Updated World Rugby rankings after Springboks win the Rugby Championship
For SA expats, rugby rankings and bonus points aren’t just numbers; they’re threads tying thousands of kilometres to a shared identity.

The Springboks brought the Rugby Championship to London, and every South African expat within the M25 made Twickenham sound like home. Here’s what it feels like to watch your boys defend top spot from thousands of kilometres away.
Living in London for the best part of two decades, you get used to explaining rugby to English mates who think you’re taking the piss when you mention the Springboks still sit top of the world rankings. Then matches like Saturday happen, and suddenly everyone wants to know why half of Twickenham sounds like a braai at Loftus.
The Boks were back in town to face Argentina, and every South African within the M25 had clearly made this their problem.
After that absolute belter in Durban the weekend before (67-30, in case you missed it), expectations were mental. But here’s the thing about watching your boys on foreign soil: it hits different. Every conversion feels personal.
Every scrum becomes a statement about where you’re from.
The rankings nobody else cares about
Try explaining to your English colleagues why you’re obsessed with decimal points on the World Rugby rankings.
They don’t get it. But when you’re thousands of kilometres from home, that number next to South Africa’s name becomes your whole personality for the week.
Here’s how things stand after the weekend’s matches:
Position | Team | Rating |
---|---|---|
1 | South Africa | 91.62 |
2 | New Zealand | 89.45 |
3 | Ireland | 89.83 |
4 | France | 87.83 |
5 | England | 87.64 |
6 | Argentina | 84.40 |
7 | Australia | 83.50 |
8 | Scotland | 81.57 |
Source: World Rugby Rankings, October 2025
The Kiwis have jumped into second after their Perth victory, now just 2.17 points behind us. Ireland’s dropped to third, and the Wallabies have slipped further after losing the Bledisloe Cup. Every test matters. Every bonus point counts.
What was actually at stake
This wasn’t just another test match in September. The Boks needed a bonus point win to retain the Rugby Championship. Simple as that.

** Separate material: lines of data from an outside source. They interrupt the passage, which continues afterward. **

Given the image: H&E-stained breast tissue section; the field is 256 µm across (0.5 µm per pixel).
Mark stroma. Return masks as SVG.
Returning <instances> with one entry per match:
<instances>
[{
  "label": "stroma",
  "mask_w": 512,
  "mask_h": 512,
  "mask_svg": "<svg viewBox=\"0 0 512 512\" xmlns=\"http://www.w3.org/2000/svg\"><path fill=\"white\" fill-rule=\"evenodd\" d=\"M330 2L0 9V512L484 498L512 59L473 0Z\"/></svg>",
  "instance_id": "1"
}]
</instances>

You try explaining that pressure to someone who thinks rugby stopped being relevant after England won in 2003.
Walking out of Twickenham into that chilly evening wind (proper Cape Town south easter vibes), surrounded by accents that sounded like home, I remembered why these matches matter beyond the scoreboard.

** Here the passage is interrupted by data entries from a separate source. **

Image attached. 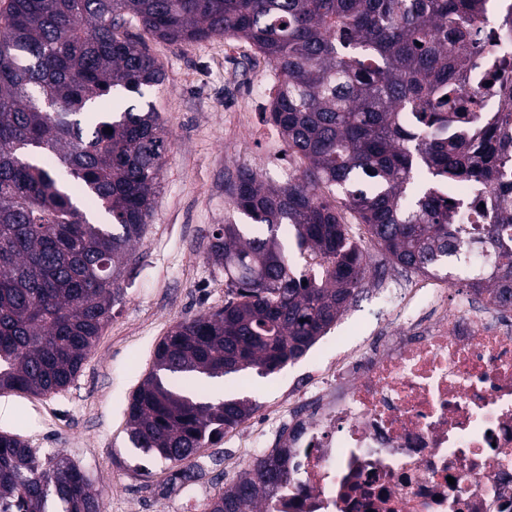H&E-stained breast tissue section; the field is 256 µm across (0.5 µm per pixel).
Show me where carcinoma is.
I'll list each match as a JSON object with an SVG mask.
<instances>
[{
  "mask_svg": "<svg viewBox=\"0 0 512 512\" xmlns=\"http://www.w3.org/2000/svg\"><path fill=\"white\" fill-rule=\"evenodd\" d=\"M482 0H5L0 6V391L56 393L79 373L151 220L169 130L144 101L164 73L144 37L172 45L214 36L251 43L274 67V127L297 162L285 183L237 171L233 209L210 258L224 307L176 323L128 406L134 448L195 478L193 458L251 417L250 398H213L205 379L271 373L302 357L368 287L366 256L340 208L389 261L438 272L464 259L466 229L445 195L461 181L498 187L477 240L512 241V129L471 135L448 110L454 75L507 64L477 57ZM136 26L141 36L127 33ZM112 97V111L95 105ZM111 128L112 132L105 131ZM321 256L298 270L279 234ZM512 280V248L482 282ZM288 479L275 446L206 512H274ZM101 512L86 475L49 465L0 433V512Z\"/></svg>",
  "mask_w": 512,
  "mask_h": 512,
  "instance_id": "carcinoma-1",
  "label": "carcinoma"
}]
</instances>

They’re brief moments where you’re not explaining yourself or your heritage or why you left. You’re just there, part of something bigger, singing Shosholoza with strangers who aren’t strangers at all.

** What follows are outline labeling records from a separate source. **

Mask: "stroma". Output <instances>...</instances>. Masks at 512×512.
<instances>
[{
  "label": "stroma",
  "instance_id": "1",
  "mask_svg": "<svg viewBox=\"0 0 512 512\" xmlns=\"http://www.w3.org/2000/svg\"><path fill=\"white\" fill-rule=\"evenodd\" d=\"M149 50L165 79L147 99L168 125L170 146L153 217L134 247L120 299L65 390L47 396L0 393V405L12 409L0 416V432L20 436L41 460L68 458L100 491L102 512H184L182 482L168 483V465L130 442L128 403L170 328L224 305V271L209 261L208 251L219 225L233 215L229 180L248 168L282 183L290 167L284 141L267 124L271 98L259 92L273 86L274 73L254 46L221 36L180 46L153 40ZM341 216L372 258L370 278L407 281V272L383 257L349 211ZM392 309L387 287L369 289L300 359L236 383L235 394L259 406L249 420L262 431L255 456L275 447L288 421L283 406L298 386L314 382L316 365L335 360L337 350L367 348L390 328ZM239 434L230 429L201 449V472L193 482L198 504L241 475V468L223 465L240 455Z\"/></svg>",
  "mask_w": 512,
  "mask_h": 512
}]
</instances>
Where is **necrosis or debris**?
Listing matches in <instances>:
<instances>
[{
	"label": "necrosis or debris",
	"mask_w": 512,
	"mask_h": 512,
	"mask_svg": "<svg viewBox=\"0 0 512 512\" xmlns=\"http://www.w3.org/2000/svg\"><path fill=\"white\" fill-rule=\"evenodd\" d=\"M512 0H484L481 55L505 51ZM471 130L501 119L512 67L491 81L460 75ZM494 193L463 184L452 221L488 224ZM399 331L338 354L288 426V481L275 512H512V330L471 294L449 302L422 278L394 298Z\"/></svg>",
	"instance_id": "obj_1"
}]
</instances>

Then Monday arrives and you’re back to being the South African guy at work again. But for those 80 minutes? Magic.
What are the autumn test dates, venues and kick-off times
The Boks are back in November for the proper autumn tests. Here’s when to book your tickets:
1 November, 18:10: Japan at Wembley Stadium, London
8 November, 20:10: France at Stade de France, Paris
15 November, 12:40: Italy at Allianz Stadium, Turin
22 November, 17:40: Ireland at Aviva Stadium, Dublin
29 November, 15:10: Wales at Principality Stadium, Cardiff
All times are GMT. Time to start planning which mates are up for a road trip.